Randomized smoothing (RS) is a well known certified defense against adversarial attacks, which creates a smoothed classifier by predicting the most likely class under random noise perturbations of inputs during inference. While initial work focused on robustness to $\ell_2$ norm perturbations using noise sampled from a Gaussian distribution, subsequent works have shown that different noise distributions can result in robustness to other $\ell_p$ norm bounds as well. In general, a specific noise distribution is optimal for defending against a given $\ell_p$ norm based attack. In this work, we aim to improve the certified adversarial robustness against multiple perturbation bounds simultaneously. Towards this, we firstly present a novel \textit{certification scheme}, that effectively combines the certificates obtained using different noise distributions to obtain optimal results against multiple perturbation bounds.
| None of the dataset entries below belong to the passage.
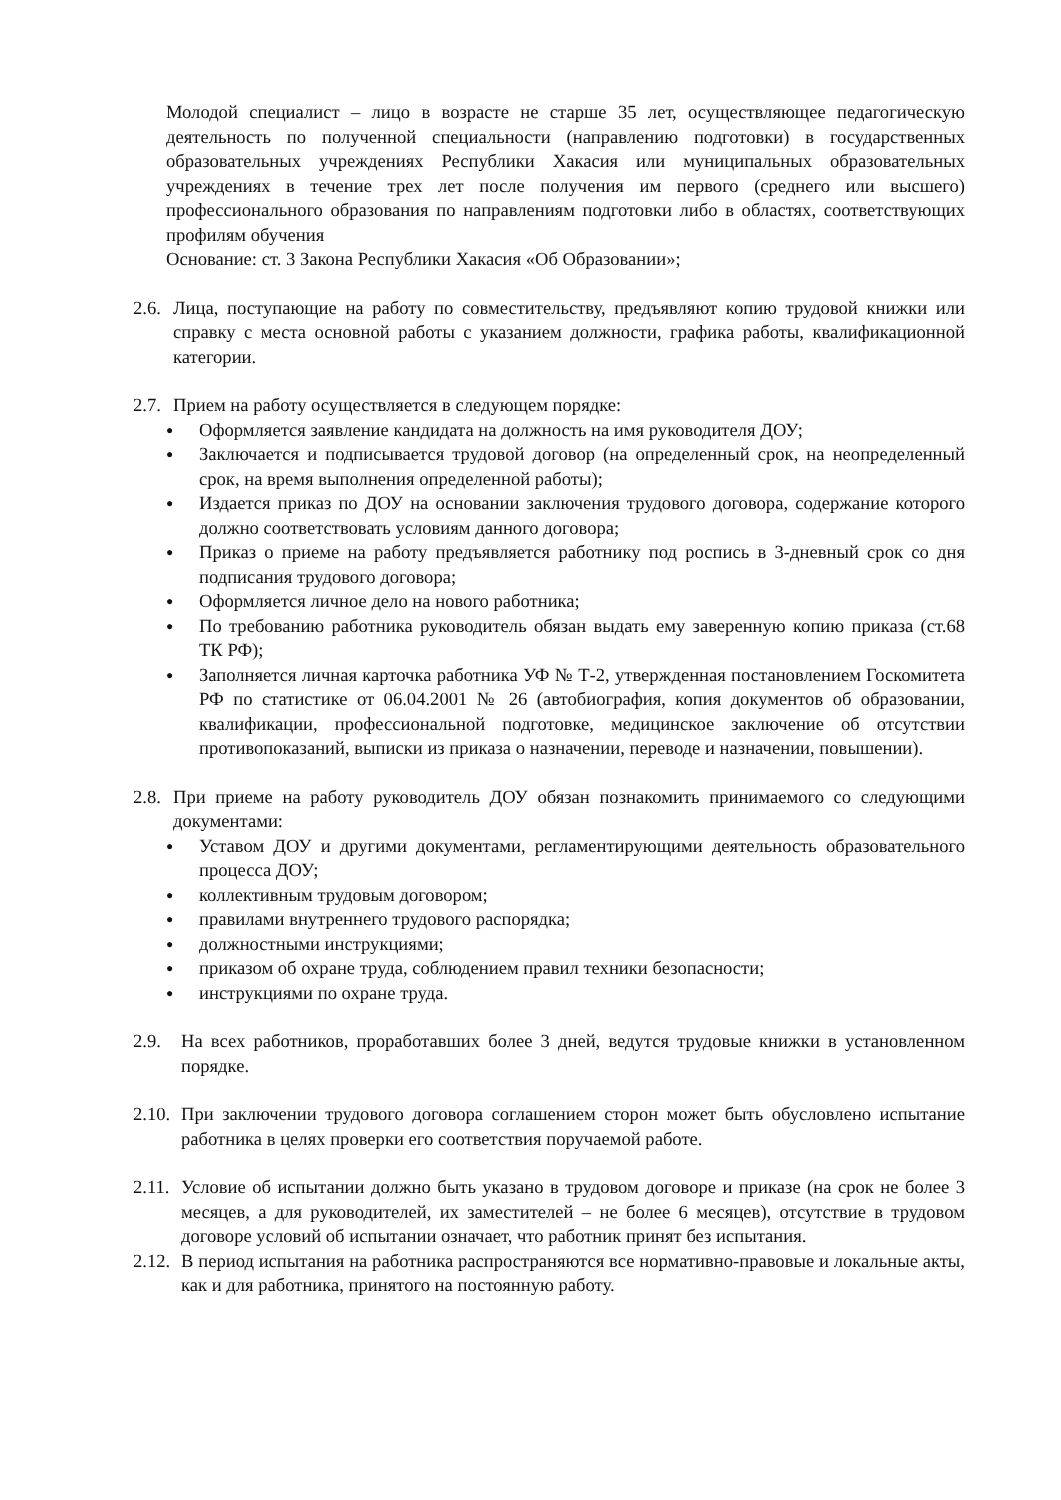Молодой специалист – лицо в возрасте не старше 35 лет, осуществляющее педагогическую деятельность по полученной специальности (направлению подготовки) в государственных образовательных учреждениях Республики Хакасия или муниципальных образовательных учреждениях в течение трех лет после получения им первого (среднего или высшего) профессионального образования по направлениям подготовки либо в областях, соответствующих профилям обучения
Основание: ст. 3 Закона Республики Хакасия «Об Образовании»;
2.6.
Лица, поступающие на работу по совместительству, предъявляют копию трудовой книжки или справку с места основной работы с указанием должности, графика работы, квалификационной категории.
2.7.
Прием на работу осуществляется в следующем порядке:
● Оформляется заявление кандидата на должность на имя руководителя ДОУ;
● Заключается и подписывается трудовой договор (на определенный срок, на неопределенный срок, на время выполнения определенной работы);
● Издается приказ по ДОУ на основании заключения трудового договора, содержание которого должно соответствовать условиям данного договора;
● Приказ о приеме на работу предъявляется работнику под роспись в 3-дневный срок со дня подписания трудового договора;
● Оформляется личное дело на нового работника;
● По требованию работника руководитель обязан выдать ему заверенную копию приказа (ст.68 ТК РФ);
● Заполняется личная карточка работника УФ № Т-2, утвержденная постановлением Госкомитета РФ по статистике от 06.04.2001 № 26 (автобиография, копия документов об образовании, квалификации, профессиональной подготовке, медицинское заключение об отсутствии противопоказаний, выписки из приказа о назначении, переводе и назначении, повышении).
2.8.
При приеме на работу руководитель ДОУ обязан познакомить принимаемого со следующими документами:
● Уставом ДОУ и другими документами, регламентирующими деятельность образовательного процесса ДОУ;
● коллективным трудовым договором;
● правилами внутреннего трудового распорядка;
● должностными инструкциями;
● приказом об охране труда, соблюдением правил техники безопасности;
● инструкциями по охране труда.
2.9. На всех работников, проработавших более 3 дней, ведутся трудовые книжки в установленном порядке.
2.10.
При заключении трудового договора соглашением сторон может быть обусловлено испытание работника в целях проверки его соответствия поручаемой работе.
2.11.
Условие об испытании должно быть указано в трудовом договоре и приказе (на срок не более 3 месяцев, а для руководителей, их заместителей – не более 6 месяцев), отсутствие в трудовом договоре условий об испытании означает, что работник принят без испытания.
2.12.
В период испытания на работника распространяются все нормативно-правовые и локальные акты, как и для работника, принятого на постоянную работу.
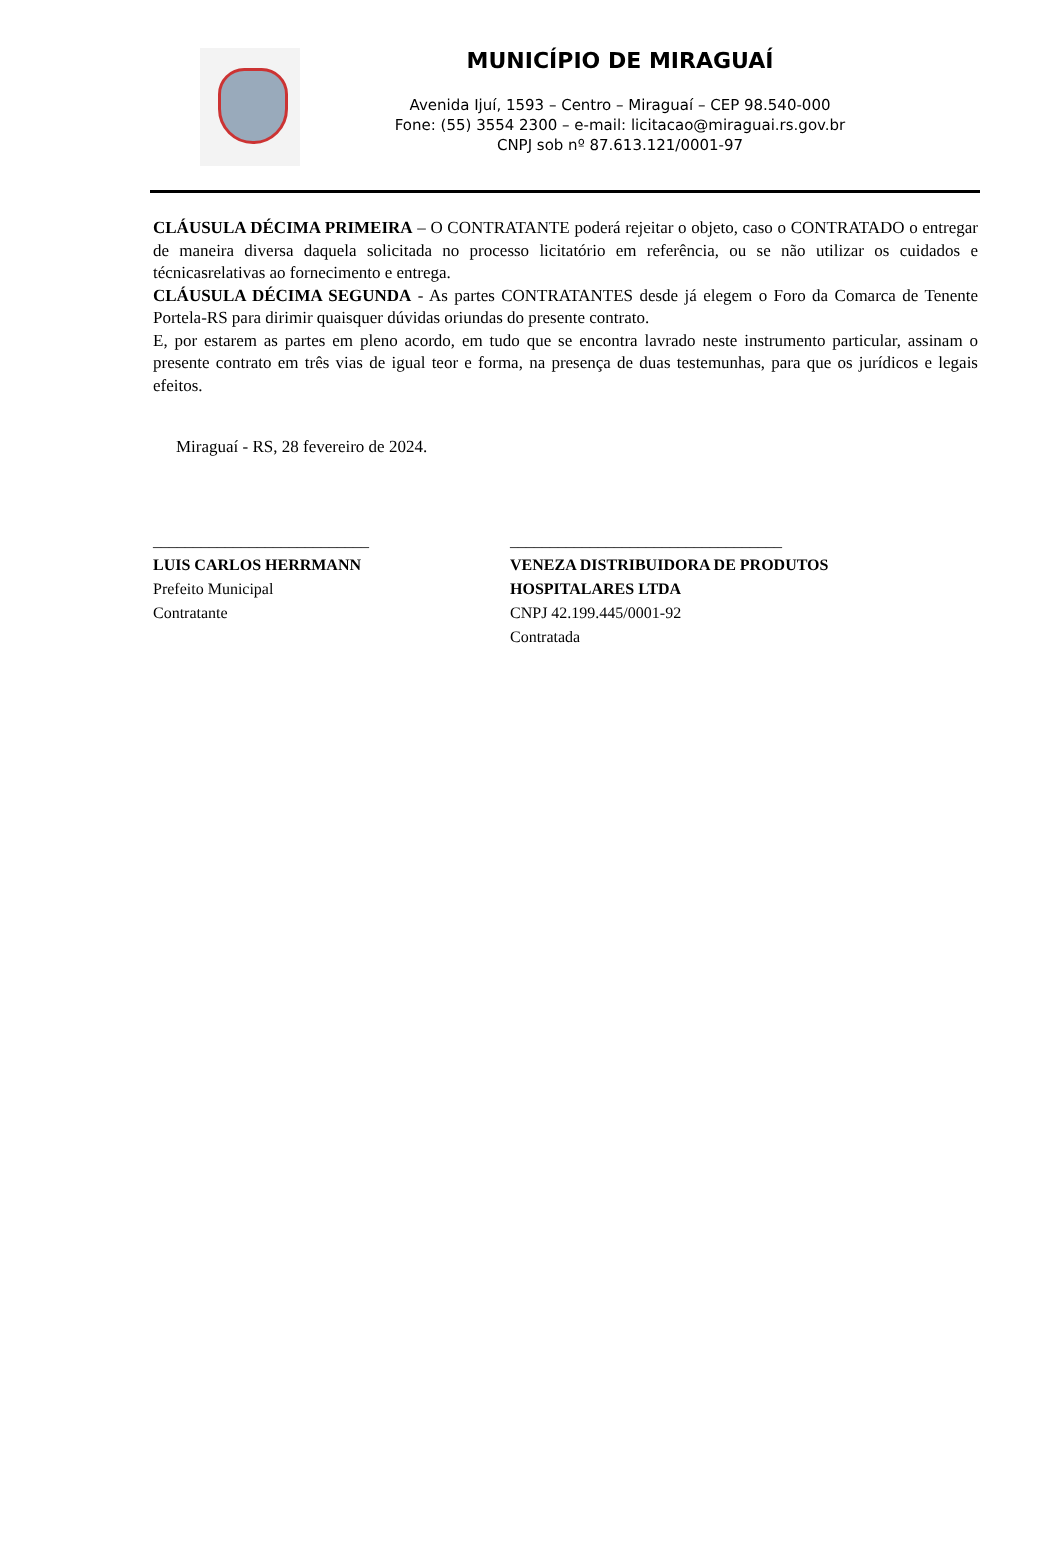MUNICÍPIO DE MIRAGUAÍ
Avenida Ijuí, 1593 – Centro – Miraguaí – CEP 98.540-000
Fone: (55) 3554 2300 – e-mail: licitacao@miraguai.rs.gov.br
CNPJ sob nº 87.613.121/0001-97
CLÁUSULA DÉCIMA PRIMEIRA – O CONTRATANTE poderá rejeitar o objeto, caso o CONTRATADO o entregar de maneira diversa daquela solicitada no processo licitatório em referência, ou se não utilizar os cuidados e técnicasrelativas ao fornecimento e entrega.
CLÁUSULA DÉCIMA SEGUNDA - As partes CONTRATANTES desde já elegem o Foro da Comarca de Tenente Portela-RS para dirimir quaisquer dúvidas oriundas do presente contrato.
E, por estarem as partes em pleno acordo, em tudo que se encontra lavrado neste instrumento particular, assinam o presente contrato em três vias de igual teor e forma, na presença de duas testemunhas, para que os jurídicos e legais efeitos.
Miraguaí - RS, 28 fevereiro de 2024.
___________________________
LUIS CARLOS HERRMANN
Prefeito Municipal
Contratante
__________________________________
VENEZA DISTRIBUIDORA DE PRODUTOS
HOSPITALARES LTDA
CNPJ 42.199.445/0001-92
Contratada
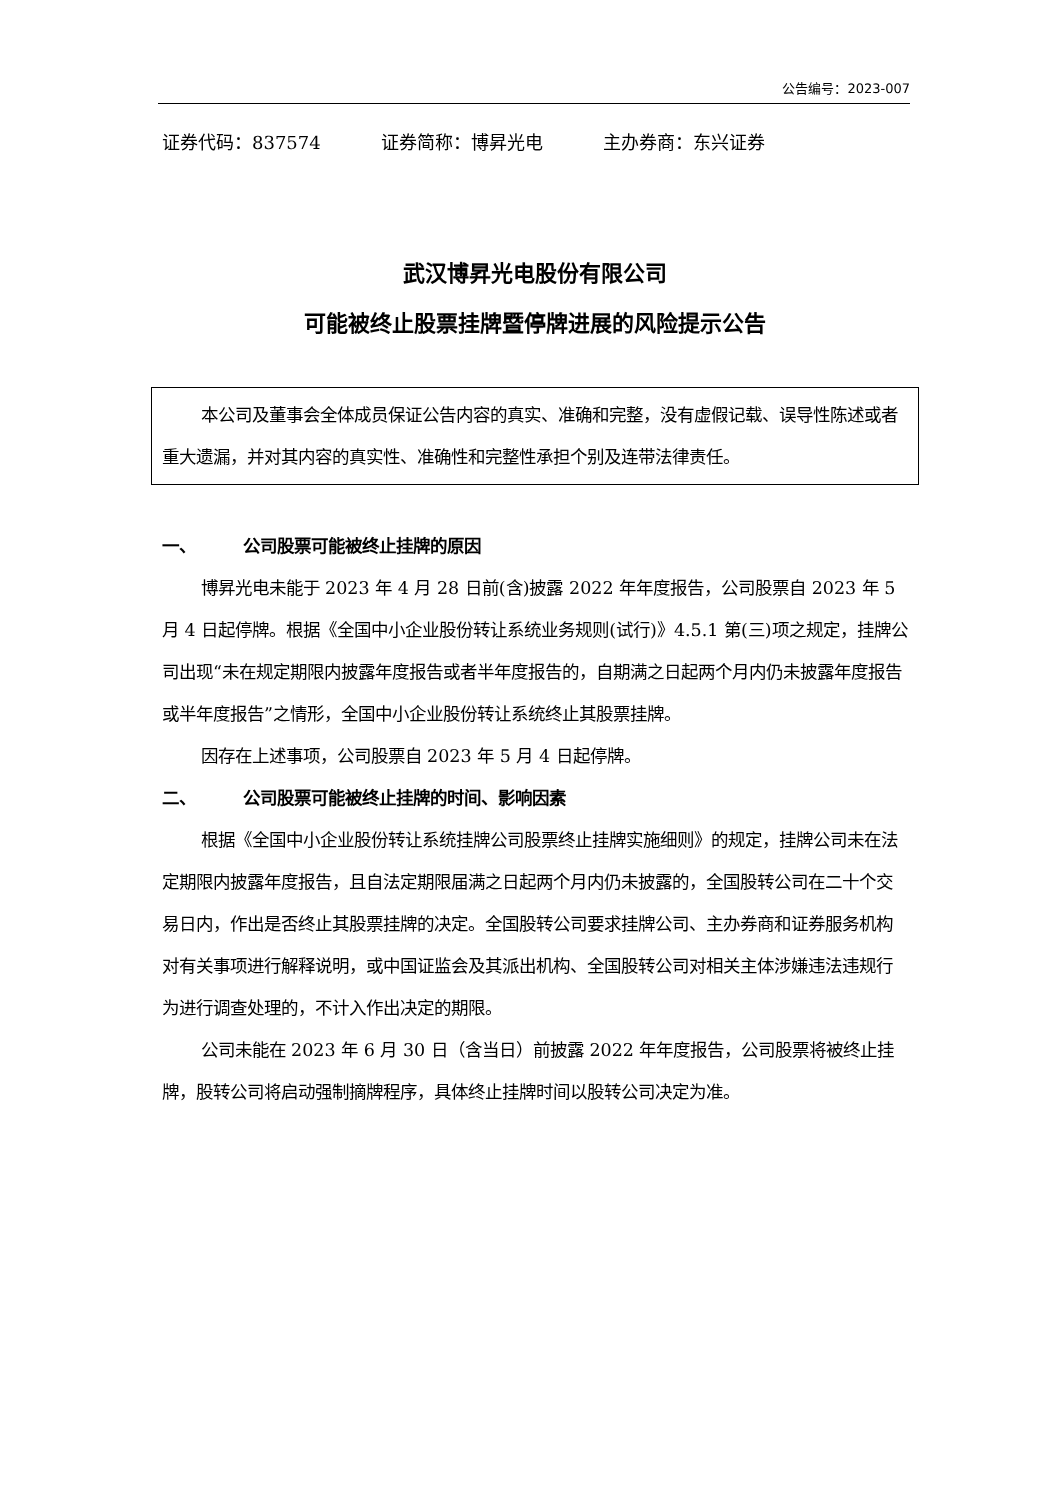公告编号：2023-007
证券代码：837574 证券简称：博昇光电 主办券商：东兴证券
武汉博昇光电股份有限公司
可能被终止股票挂牌暨停牌进展的风险提示公告
本公司及董事会全体成员保证公告内容的真实、准确和完整，没有虚假记载、误导性陈述或者重大遗漏，并对其内容的真实性、准确性和完整性承担个别及连带法律责任。
一、 公司股票可能被终止挂牌的原因
博昇光电未能于 2023 年 4 月 28 日前(含)披露 2022 年年度报告，公司股票自 2023 年 5 月 4 日起停牌。根据《全国中小企业股份转让系统业务规则(试行)》4.5.1 第(三)项之规定，挂牌公司出现“未在规定期限内披露年度报告或者半年度报告的，自期满之日起两个月内仍未披露年度报告或半年度报告”之情形，全国中小企业股份转让系统终止其股票挂牌。
因存在上述事项，公司股票自 2023 年 5 月 4 日起停牌。
二、 公司股票可能被终止挂牌的时间、影响因素
根据《全国中小企业股份转让系统挂牌公司股票终止挂牌实施细则》的规定，挂牌公司未在法定期限内披露年度报告，且自法定期限届满之日起两个月内仍未披露的，全国股转公司在二十个交易日内，作出是否终止其股票挂牌的决定。全国股转公司要求挂牌公司、主办券商和证券服务机构对有关事项进行解释说明，或中国证监会及其派出机构、全国股转公司对相关主体涉嫌违法违规行为进行调查处理的，不计入作出决定的期限。
公司未能在 2023 年 6 月 30 日（含当日）前披露 2022 年年度报告，公司股票将被终止挂牌，股转公司将启动强制摘牌程序，具体终止挂牌时间以股转公司决定为准。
We further propose a novel \textit{training noise distribution} along with a \textit{regularized training scheme} to improve the certification within both $\ell_1$ and $\ell_2$ perturbation norms simultaneously. Contrary to prior works, we compare the certified robustness of different training algorithms across the same natural (clean) accuracy, rather than across fixed noise levels used for training and certification. We also empirically invalidate the argument that training and certifying the classifier with the same amount of noise gives the best results. The proposed approach achieves improvements on the ACR (Average Certified Radius) metric across both $\ell_1$ and $\ell_2$ perturbation bounds.
翻译:多重扰动边界内的认证对抗稳健性
翻译后的摘要:
Randomized Smoothing(RS)是众所周知的对抗攻击认证防御,它通过在推理过程中对输入进行随机噪声扰动,预测最可能的分类来创建平滑分类器。虽然最初的工作集中在使用从高斯分布中采样的噪声来对$\ell_2$范数扰动进行防御,但随后的研究表明不同的噪声分布也可以导致对其他$\ell_p$范数边界的稳健性。通常,特定的噪声分布对于抵御给定的$\ell_p$范数攻击是最优的。在这项工作中,我们旨在同时改善对多个扰动边界的认证对抗稳健性。为此,我们首先提出了一种新的认证方案,该方案有效地组合了使用不同噪声分布获得的证书,以获得针对多个扰动边界的最佳结果。我们进一步提出了一种新的训练噪声分布以及一种规则化的训练方案,以同时提高$\ell_1$和$\ell_2$扰动范数内的认证。与先前的工作相反,我们将不同训练算法的认证稳健性与相同的自然(纯净)准确度进行比较,而不是在固定噪声级别用于训练和认证之间进行比较。我们还经验性地证明了使用相同噪声量进行分类器的训练和认证会得到最佳结果的观点是无效的。所提出的方法在$\ell_1$和$\ell_2$扰动边界内的ACR(平均认证半径)指标上都取得了改进。